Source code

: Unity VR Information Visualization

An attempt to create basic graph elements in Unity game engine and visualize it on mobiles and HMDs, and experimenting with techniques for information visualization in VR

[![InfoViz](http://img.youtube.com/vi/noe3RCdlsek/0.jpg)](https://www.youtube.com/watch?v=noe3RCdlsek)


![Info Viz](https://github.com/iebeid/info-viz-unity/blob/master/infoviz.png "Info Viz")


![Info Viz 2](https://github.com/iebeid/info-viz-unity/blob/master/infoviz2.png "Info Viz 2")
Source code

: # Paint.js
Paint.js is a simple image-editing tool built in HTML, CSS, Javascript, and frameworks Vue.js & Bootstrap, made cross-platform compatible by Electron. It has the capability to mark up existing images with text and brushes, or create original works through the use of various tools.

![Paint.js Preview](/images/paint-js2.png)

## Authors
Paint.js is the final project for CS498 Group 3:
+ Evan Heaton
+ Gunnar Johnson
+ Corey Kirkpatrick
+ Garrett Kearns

******************************

> [What is needed] Check each line above for the string "https" and return those that contain it.

> [Worked solution]
[![InfoViz](http://img.youtube.com/vi/noe3RCdlsek/0.jpg)](https://www.youtube.com/watch?v=noe3RCdlsek)
![Info Viz](https://github.com/iebeid/info-viz-unity/blob/master/infoviz.png "Info Viz")
![Info Viz 2](https://github.com/iebeid/info-viz-unity/blob/master/infoviz2.png "Info Viz 2")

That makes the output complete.